Please render the lines of the items below, starting with the line that contains "text Nr. XIII-925, 2017-12-19, paskelbta" and going on through the line that contains "1046, 1152, 1070]", as a Markdown table with the columns Row and Line. Number each row, and leave out blank lines.

++++ Dataset excerpts ++++

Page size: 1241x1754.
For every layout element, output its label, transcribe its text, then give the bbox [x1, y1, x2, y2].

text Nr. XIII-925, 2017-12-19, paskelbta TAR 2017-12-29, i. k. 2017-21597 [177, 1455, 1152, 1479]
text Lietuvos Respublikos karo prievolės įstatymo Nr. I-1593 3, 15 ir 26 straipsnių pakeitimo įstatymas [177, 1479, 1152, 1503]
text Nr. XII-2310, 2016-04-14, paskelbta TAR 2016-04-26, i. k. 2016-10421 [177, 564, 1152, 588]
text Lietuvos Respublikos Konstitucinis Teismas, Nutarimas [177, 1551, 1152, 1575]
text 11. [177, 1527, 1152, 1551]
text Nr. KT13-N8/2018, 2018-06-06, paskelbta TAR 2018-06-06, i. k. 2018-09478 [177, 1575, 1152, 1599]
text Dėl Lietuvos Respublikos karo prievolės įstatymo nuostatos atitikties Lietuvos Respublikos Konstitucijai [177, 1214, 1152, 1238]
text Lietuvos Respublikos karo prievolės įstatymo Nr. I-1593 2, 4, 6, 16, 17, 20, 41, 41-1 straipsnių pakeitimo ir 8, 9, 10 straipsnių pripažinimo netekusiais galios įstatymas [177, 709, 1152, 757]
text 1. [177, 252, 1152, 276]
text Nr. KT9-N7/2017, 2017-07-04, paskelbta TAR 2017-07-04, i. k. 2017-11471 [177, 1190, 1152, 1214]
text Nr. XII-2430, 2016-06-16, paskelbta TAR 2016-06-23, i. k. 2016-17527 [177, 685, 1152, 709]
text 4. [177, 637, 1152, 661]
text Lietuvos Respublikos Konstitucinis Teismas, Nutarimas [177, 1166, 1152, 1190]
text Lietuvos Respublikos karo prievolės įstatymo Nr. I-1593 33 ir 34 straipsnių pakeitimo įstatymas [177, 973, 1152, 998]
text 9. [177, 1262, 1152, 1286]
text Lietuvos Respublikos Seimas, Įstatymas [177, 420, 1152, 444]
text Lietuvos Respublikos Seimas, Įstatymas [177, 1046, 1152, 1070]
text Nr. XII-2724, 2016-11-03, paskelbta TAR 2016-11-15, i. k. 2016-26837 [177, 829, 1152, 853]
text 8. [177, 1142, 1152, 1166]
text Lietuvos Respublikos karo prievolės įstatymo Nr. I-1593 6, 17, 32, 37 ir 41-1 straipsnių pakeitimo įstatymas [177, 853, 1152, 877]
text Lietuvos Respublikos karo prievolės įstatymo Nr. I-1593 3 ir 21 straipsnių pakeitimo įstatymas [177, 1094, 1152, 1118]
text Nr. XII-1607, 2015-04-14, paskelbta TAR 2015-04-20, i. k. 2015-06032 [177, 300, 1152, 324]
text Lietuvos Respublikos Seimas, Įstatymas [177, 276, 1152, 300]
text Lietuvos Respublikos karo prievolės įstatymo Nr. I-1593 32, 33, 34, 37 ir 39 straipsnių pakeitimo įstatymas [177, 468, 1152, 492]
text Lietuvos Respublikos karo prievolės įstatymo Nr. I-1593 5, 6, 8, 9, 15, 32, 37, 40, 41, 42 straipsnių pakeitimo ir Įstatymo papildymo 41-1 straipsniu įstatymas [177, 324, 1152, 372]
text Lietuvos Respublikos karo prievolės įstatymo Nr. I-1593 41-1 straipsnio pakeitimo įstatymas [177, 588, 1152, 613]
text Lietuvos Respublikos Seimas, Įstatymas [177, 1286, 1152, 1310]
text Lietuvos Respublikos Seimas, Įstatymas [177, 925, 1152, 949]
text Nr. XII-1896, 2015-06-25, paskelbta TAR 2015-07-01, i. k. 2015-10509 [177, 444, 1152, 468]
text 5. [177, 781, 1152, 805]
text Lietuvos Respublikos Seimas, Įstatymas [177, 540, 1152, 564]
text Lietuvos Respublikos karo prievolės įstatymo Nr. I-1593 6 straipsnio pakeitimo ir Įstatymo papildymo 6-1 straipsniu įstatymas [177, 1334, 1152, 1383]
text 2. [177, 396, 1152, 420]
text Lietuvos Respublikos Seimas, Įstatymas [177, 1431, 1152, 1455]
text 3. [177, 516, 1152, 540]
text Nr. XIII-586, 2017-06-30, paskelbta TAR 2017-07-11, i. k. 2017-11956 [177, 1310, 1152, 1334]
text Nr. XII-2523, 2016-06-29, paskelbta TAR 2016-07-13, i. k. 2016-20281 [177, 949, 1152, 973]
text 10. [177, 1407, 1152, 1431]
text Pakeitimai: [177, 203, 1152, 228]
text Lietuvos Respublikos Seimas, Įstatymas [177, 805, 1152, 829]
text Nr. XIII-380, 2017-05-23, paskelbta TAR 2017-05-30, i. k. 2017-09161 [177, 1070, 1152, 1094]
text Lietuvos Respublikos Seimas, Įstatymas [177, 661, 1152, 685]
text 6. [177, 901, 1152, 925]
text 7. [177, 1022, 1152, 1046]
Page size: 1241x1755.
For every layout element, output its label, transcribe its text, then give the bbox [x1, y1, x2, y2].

++++

◆ Correct output ◆
| Row | Line |
|---|---|
| 1 | text Nr. XIII-925, 2017-12-19, paskelbta TAR 2017-12-29, i. k. 2017-21597 [177, 1455, 1152, 1479] |
| 2 | text Lietuvos Respublikos karo prievolės įstatymo Nr. I-1593 3, 15 ir 26 straipsnių pakeitimo įstatymas [177, 1479, 1152, 1503] |
| 3 | text Nr. XII-2310, 2016-04-14, paskelbta TAR 2016-04-26, i. k. 2016-10421 [177, 564, 1152, 588] |
| 4 | text Lietuvos Respublikos Konstitucinis Teismas, Nutarimas [177, 1551, 1152, 1575] |
| 5 | text 11. [177, 1527, 1152, 1551] |
| 6 | text Nr. KT13-N8/2018, 2018-06-06, paskelbta TAR 2018-06-06, i. k. 2018-09478 [177, 1575, 1152, 1599] |
| 7 | text Dėl Lietuvos Respublikos karo prievolės įstatymo nuostatos atitikties Lietuvos Respublikos Konstitucijai [177, 1214, 1152, 1238] |
| 8 | text Lietuvos Respublikos karo prievolės įstatymo Nr. I-1593 2, 4, 6, 16, 17, 20, 41, 41-1 straipsnių pakeitimo ir 8, 9, 10 straipsnių pripažinimo netekusiais galios įstatymas [177, 709, 1152, 757] |
| 9 | text 1. [177, 252, 1152, 276] |
| 10 | text Nr. KT9-N7/2017, 2017-07-04, paskelbta TAR 2017-07-04, i. k. 2017-11471 [177, 1190, 1152, 1214] |
| 11 | text Nr. XII-2430, 2016-06-16, paskelbta TAR 2016-06-23, i. k. 2016-17527 [177, 685, 1152, 709] |
| 12 | text 4. [177, 637, 1152, 661] |
| 13 | text Lietuvos Respublikos Konstitucinis Teismas, Nutarimas [177, 1166, 1152, 1190] |
| 14 | text Lietuvos Respublikos karo prievolės įstatymo Nr. I-1593 33 ir 34 straipsnių pakeitimo įstatymas [177, 973, 1152, 998] |
| 15 | text 9. [177, 1262, 1152, 1286] |
| 16 | text Lietuvos Respublikos Seimas, Įstatymas [177, 420, 1152, 444] |
| 17 | text Lietuvos Respublikos Seimas, Įstatymas [177, 1046, 1152, 1070] |